━━━━━ QUOTED PASSAGE

In re claim 2, Zhang discloses (e.g. FIG. 7) wherein a total area of contact metal 51,61 of the LED is less than 50% of an emitting area of the LED. Zhang shows in, e.g. FIG. 7, contacts 51,61 each covers less than half the emitting area of the LED. Furthermore, “a total area of contact metal” may be interpreted to refer to a total area of a select region of the contact metal. As such, a region of the contact metal 51,61 may be selected such that its total area is less than 50% of an emitting area of the LED.
In re claim 3, Zhang discloses (e.g. FIG. 7) wherein a total area of contact metal 61 on or above a p-type layer 40 of the LED comprises an area less than 50% of an emitting area of the LED. Zhang shows in, e.g. FIG. 7, contact 61 above the p-type layer 40 and covers less than half the emitting area of the LED. Furthermore, “a total area of contact metal” may be interpreted to refer to a total area of a select region of the contact metal. As such, a region of the contact metal 61 may be selected such that its total area is less than 50% of an emitting area of the LED.
In re claim 4, Zhang discloses (e.g. FIG. 7) wherein a total area of contact metal 51,61 on a n-type layer 23,24,25 of the LED comprises an area less than 50% of an emitting area of the LED. Zhang shows in, e.g. FIG. 7, contact 51 on n-type layer 23,24 and contact 61 on n-type layer 23,24,25, each contact covers less than half the emitting area of the LED. Furthermore, “a total area of contact metal” may be interpreted to refer to a total area of a select region of the contact metal. As such, a region of the contact metal 51,61 may be selected such that its total area is less than 50% of an emitting area of the LED.
In re claim 6, as best understood, Zhang discloses (e.g. FIGs. 25-26) wherein the tunnel junction 498 includes a superlattice (of alternating well layers 4983,4985 and barrier layers 4982,4984), interface (between 4982 and 4983 or between 4984 and 4985), or compositionally graded region, which produces a spatially varying electric polarization (see FIGs. 1-2).
In re claim 7, as best understood, Zhang discloses (e.g. FIGs. 25-26) wherein polarization effects of the spatially varying electric polarization enable use of an Mg doped AlN layer 4982,4984 (¶ 205-207) to form a hole-gas tunnel junction layer of the tunnel junction 498” (¶ 208).
In re claim 12, Zhang discloses (e.g. FIG. 7) wherein a transparent current spreading layer 23 comprised of n-AIGaN (¶ 161) is grown on or above the tunnel junction 498. Current spreading n-AlGaN layer 23 is above tunnel junction 498 when the device shown in FIG. 7 is mounted upside down.
In re claim 14, Zhang discloses (e.g. FIG. 7) wherein the layers of the LED are grown on a sapphire substrate 10 (¶ 161).

━━━━━━━━━━
━━━━━ EXTRACTED ENTRIES

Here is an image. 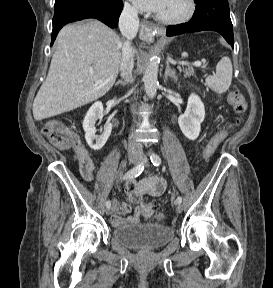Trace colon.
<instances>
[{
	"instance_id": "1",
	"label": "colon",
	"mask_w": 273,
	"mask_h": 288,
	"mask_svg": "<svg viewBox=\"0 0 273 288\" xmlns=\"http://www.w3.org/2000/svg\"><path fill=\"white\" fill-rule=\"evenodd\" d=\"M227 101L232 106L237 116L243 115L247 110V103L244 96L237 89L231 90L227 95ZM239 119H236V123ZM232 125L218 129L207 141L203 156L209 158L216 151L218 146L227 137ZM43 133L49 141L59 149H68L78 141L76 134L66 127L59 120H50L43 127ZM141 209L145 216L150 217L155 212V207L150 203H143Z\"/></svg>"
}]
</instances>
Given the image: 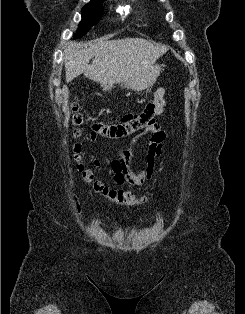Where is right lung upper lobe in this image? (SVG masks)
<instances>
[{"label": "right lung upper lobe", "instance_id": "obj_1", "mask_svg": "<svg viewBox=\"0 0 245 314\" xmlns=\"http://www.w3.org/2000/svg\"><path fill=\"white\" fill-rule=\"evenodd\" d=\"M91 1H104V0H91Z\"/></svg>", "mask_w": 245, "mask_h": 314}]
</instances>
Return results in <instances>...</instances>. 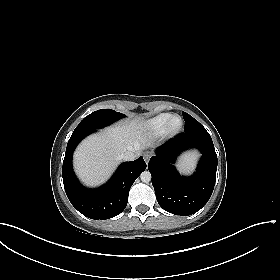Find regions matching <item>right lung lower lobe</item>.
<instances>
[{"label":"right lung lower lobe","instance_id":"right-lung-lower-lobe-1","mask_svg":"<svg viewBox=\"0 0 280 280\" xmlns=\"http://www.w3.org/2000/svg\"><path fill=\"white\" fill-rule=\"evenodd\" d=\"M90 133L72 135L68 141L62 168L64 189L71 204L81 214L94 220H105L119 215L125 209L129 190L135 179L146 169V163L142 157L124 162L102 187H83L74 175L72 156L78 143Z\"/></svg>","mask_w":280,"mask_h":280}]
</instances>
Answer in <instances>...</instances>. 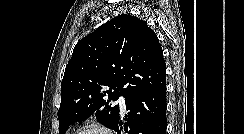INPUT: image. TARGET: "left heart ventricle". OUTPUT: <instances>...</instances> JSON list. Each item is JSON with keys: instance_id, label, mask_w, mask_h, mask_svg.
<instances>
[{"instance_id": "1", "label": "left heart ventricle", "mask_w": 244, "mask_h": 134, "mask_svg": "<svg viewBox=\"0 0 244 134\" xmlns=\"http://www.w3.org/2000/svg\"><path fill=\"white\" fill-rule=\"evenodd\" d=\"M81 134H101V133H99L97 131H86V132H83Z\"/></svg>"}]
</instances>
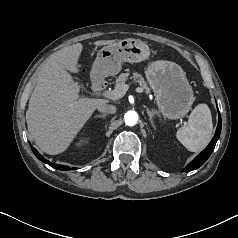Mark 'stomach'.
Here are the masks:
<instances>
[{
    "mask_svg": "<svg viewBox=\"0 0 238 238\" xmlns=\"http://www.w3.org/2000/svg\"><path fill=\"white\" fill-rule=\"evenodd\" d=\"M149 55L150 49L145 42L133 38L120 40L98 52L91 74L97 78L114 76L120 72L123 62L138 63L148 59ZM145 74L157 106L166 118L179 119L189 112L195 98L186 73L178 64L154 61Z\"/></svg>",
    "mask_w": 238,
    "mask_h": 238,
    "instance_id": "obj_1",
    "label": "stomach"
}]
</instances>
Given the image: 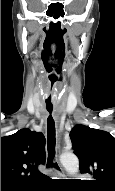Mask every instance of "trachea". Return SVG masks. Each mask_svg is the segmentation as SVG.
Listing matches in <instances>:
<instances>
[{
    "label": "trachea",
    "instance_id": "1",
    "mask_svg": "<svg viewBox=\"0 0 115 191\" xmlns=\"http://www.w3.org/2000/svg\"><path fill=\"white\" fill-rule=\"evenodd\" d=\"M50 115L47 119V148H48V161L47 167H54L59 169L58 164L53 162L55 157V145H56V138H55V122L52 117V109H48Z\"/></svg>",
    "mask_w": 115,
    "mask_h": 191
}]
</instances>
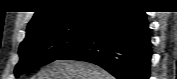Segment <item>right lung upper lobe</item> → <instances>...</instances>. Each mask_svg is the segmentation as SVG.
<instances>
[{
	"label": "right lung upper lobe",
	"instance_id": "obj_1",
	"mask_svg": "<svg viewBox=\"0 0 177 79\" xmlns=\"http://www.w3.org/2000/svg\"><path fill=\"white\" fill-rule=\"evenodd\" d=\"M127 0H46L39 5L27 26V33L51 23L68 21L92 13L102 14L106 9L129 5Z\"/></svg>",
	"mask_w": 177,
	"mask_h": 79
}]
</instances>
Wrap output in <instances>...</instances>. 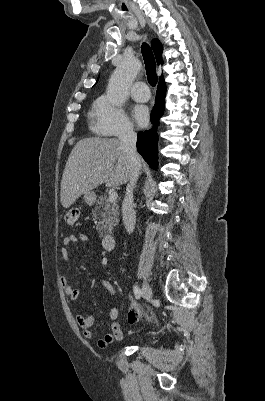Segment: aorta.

━━━━━━━━━━
━━━━━ EXTRACTED ENTRIES

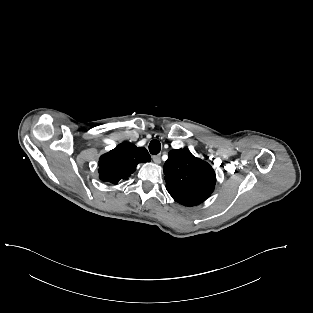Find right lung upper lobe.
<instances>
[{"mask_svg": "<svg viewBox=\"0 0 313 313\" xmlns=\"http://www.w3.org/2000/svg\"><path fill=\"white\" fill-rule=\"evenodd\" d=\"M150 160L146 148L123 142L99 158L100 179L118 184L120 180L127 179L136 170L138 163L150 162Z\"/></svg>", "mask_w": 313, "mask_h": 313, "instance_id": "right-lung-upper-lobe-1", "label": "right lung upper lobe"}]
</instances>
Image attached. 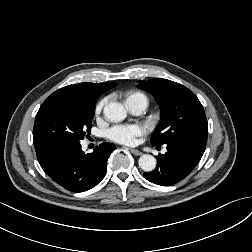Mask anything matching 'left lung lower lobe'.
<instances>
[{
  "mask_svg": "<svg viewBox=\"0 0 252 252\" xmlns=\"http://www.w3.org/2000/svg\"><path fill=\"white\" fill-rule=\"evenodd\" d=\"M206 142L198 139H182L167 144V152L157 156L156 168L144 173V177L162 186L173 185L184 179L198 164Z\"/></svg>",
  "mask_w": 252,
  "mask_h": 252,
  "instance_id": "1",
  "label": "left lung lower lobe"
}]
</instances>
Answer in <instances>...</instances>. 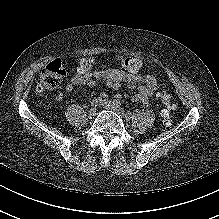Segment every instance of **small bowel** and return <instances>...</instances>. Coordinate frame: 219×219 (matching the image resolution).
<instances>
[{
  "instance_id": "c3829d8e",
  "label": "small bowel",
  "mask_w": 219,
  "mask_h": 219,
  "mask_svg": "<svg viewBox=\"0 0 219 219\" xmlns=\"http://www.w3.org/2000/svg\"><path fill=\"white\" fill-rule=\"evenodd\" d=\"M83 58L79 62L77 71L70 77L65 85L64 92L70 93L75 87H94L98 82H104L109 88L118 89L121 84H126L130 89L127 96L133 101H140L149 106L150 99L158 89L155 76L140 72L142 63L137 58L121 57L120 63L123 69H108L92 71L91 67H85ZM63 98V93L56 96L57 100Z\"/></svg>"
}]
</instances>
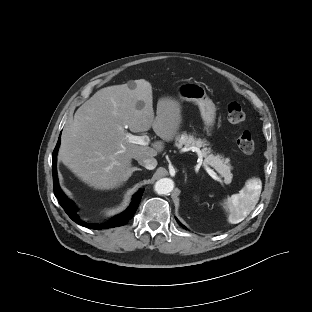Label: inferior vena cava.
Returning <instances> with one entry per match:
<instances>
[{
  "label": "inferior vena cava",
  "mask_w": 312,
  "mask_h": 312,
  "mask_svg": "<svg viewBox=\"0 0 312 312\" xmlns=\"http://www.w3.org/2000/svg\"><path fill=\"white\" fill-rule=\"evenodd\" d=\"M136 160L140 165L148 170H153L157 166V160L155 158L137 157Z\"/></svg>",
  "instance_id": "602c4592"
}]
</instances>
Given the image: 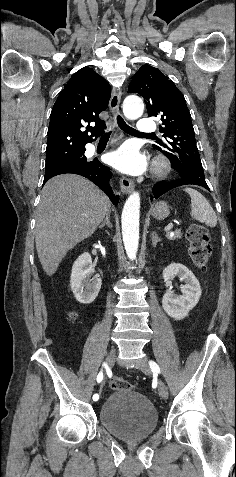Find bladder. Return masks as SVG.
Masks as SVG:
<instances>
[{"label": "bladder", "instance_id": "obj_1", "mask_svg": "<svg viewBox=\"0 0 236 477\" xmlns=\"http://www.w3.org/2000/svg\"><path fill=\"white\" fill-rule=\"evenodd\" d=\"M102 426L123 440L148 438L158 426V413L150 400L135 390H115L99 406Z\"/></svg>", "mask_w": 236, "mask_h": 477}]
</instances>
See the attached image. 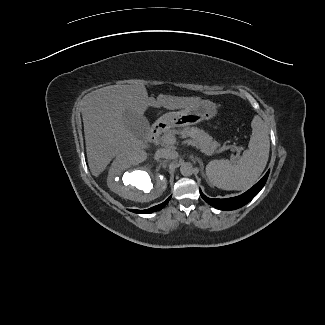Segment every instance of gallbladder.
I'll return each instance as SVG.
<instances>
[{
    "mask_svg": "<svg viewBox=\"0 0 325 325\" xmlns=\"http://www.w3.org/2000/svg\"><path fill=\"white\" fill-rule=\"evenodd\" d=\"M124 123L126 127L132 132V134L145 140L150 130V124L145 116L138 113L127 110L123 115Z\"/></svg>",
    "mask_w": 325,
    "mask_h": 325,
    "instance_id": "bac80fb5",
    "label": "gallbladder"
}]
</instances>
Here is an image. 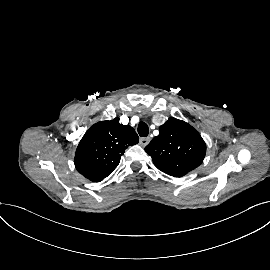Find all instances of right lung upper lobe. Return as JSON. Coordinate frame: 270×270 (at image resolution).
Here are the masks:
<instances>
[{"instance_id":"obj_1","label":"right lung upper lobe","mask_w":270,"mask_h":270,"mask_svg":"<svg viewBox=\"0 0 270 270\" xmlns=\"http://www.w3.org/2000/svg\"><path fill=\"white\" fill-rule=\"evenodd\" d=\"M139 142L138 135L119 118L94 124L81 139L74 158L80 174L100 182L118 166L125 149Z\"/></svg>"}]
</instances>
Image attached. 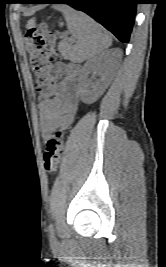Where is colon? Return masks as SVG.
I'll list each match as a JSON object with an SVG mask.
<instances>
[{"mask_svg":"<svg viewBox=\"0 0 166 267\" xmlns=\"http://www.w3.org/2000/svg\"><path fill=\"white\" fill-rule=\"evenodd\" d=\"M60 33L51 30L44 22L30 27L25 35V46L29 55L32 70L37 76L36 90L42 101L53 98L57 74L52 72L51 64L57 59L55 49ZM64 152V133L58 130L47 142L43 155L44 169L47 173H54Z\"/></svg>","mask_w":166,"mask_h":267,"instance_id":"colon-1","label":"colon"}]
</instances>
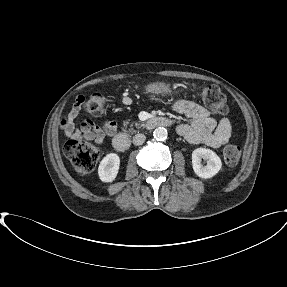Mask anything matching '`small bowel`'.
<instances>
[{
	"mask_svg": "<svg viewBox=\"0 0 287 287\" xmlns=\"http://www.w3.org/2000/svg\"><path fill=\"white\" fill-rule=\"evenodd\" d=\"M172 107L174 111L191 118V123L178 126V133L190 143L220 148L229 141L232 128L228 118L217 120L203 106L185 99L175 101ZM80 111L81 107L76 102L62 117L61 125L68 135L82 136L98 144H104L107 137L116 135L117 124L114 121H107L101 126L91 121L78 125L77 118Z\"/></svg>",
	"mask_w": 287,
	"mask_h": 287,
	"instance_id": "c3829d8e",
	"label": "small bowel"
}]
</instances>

━━━━━━━━━━

* [EXERCISE 1]:
Which claim numbers does the analysis of Zhang's LED disclosure address? List them all.
* [EXERCISE 2]:
Extend the claim-by-claim analysis of Zhang's LED disclosure past its last paragraph.

* [TASK ANSWER 1]:
2, 3, 4, 6, 7, 12, 14

* [TASK ANSWER 2]:
In re claim 15, Zhang discloses (e.g. FIG. 7) wherein the sapphire substrate 10 comprises a flat sapphire substrate (¶ 10), a micro-patterned sapphire substrate, or a nano-patterned sapphire substrate.
In re claim 16, Zhang discloses (FIG. 7) wherein a back-side of the sapphire substrate 10 is roughened (no specific “roughness” is claimed that would distinguish over any inherent unevenness present on the back-side of Zhang’s substrate 10 no matter how small the roughness may be).
In re claim 17, Zhang discloses (e.g. FIG. 7) wherein a top and/or bottom surface of the LED is roughened (no specific “roughness” is claimed that would distinguish over any inherent unevenness present on the top/bottom surfaces of Zhang’s LED no matter how small the roughness may be).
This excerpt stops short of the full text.